Aufgaben:
A: Um wie viel günstiger als in Frankfurt war der Haarschnitt laut dem Reisebericht über Indien?
B: Gib aus dem Reisebericht über Indien alles von "Da noch viel" bis hinunter zu "als in Frankfurt." noch einmal wieder und ersetze darin "Friseur" durch "Barbier".
C: Schreib den Reisebericht über Indien im Anschluss an seinen letzten Satz weiter.

Artikel:

§ §

Anschließend bestaunten wir wunderschöne indische Damenkleidung, wie Saris und vor allem Salwar Kamez. Wie in deutschen Kaufhäusern gab es verschiedene Boutiquen mit besonderen Labeln, die ihren ganz eigenen Stil entwickelt hatten. Traumhaft schöne Kleidung zum Teil.

Da noch viel Zeit war bis wir zum Flughafen mussten, ging ich zum Friseur und ließ mir von einem Top Stylist die Haare schneiden, immerhin ein Drittel günstiger als in Frankfurt.

So verging uns die Zeit ziemlich schnell. Wir kamen ohne Schwierigkeiten mit der U-Bahn zurück zum Flughafen, erhielten unser Gepäck  aus der Aufbewahrung und traten den 10-stündigen Rückflug an. Da der Start um 2 Uhr nachts war, konnten wir gleich schlafen nach diesem langen Tag und kamen ohne größere Turbulenzen um 7 Uhr Ortszeit in Frankfurt an. Jetzt war der Urlaub wirklich zuende – und ich träume schon wieder von einer Rückkehr nach Indien, in dieses so faszinierende, vielschichtige, vielseitige, wunderbare Land.


Wieder zuhause

 

 

 

 

 

Noch 2 Tage Indien

Unsere letzte Unterkunft in Indien liegt inmitten einer schönen Landschaft mit Nutzpflanzen. Wir haben die letzte Zeit in Indien mit Spazierengehen, Besuch eines 800 Jahre altenTempels in der Nähe

und Sitzen am Fluß verbracht.

§ §

Entnommene Daten:

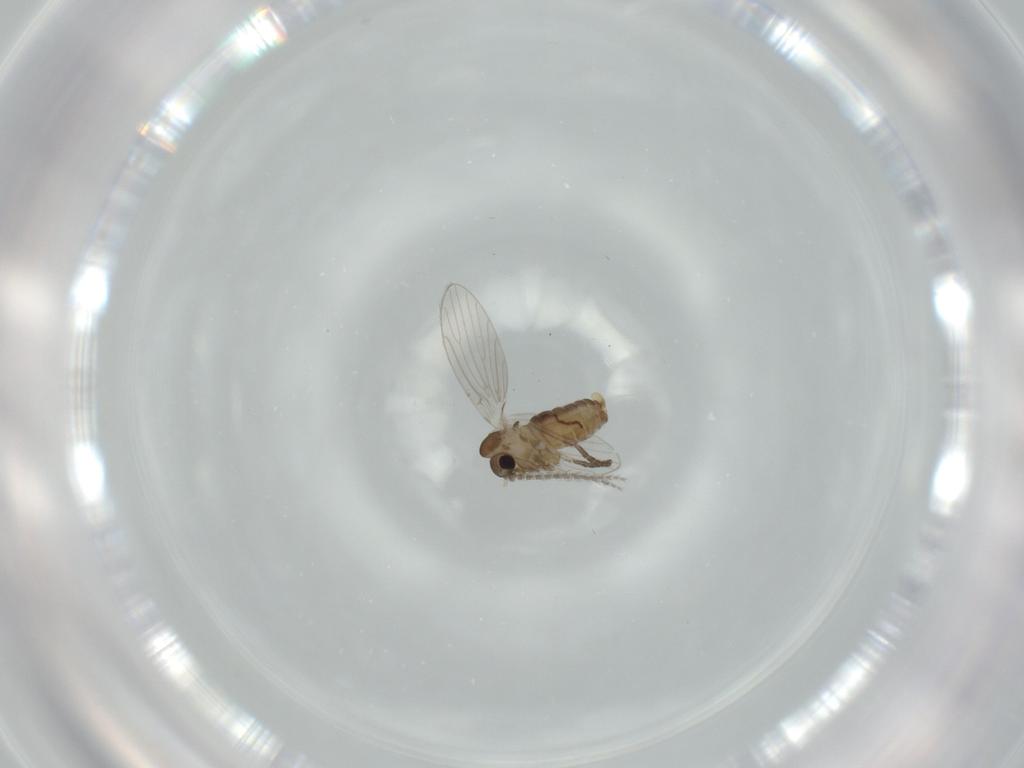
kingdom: Animalia
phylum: Arthropoda
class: Insecta
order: Diptera
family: Psychodidae
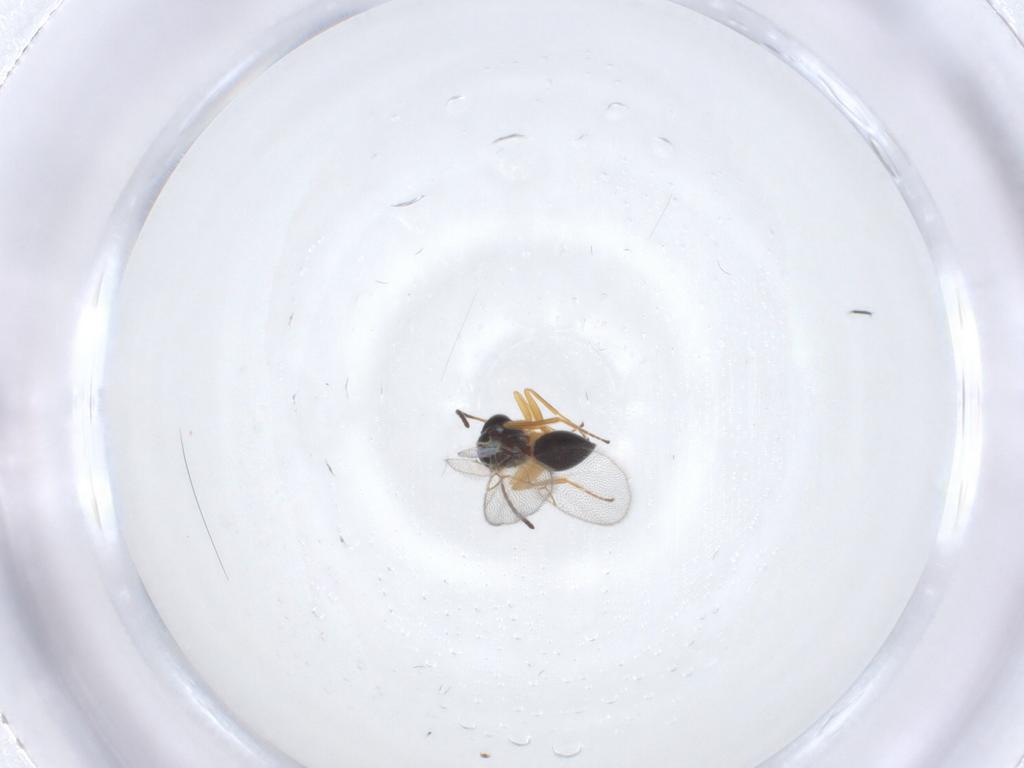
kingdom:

§ §

Antworten nach Aufgaben:
A: Um ein Drittel.

B:
Da noch viel Zeit war bis wir zum Flughafen mussten, ging ich zum Barbier und ließ mir von einem Top Stylist die Haare schneiden, immerhin ein Drittel günstiger als in Frankfurt.

C:
Die Menschen, die uns begegnen, sind sehr offen und freundlich – nicht nur die Kinder – und lachen viel.

Muskatnussbaum

Curryblätterbaum

junge Bananenpflanzen

Bananenstaude mit noch grünen Früchten

  

Kokospalmen und Reisfelder (oben) und Blumenpracht (unten)

Z

Ich fahre mit einem lachenden und einem weinenden Auge nach Hause – nach 2 Monaten in Südindien habe ich noch immer nicht genug von diesem Land und seinen Bewohnern. Beim Reisen hat sich jedoch gezeigt, dass ich von meinem ca. 35 Jahre alten Rucksack Abschied nehmen musste. Zurück komme ich mit einem größeren Traveller-Rucksack – weiteres Reisen nicht ausgeschlossen!

links neu (55 l) – rechts alt (ca. 45 l)

 

 

Anatha: Herrschaftliches Wohnen im Dorf …

… 8 Km vom Flughafen Kochi entfernt)

Wenn man unterwegs und auf Reisen ist, dann ist die Unterkunft sehr wichtig. Sie ist Schlafplatz, Rückzugsort, Erholung und „Waschplatz“ für Körper und Kleidung. Es trägt sehr zum Wohlfühlen in einem Land bei, wenn man damit zufrieden ist.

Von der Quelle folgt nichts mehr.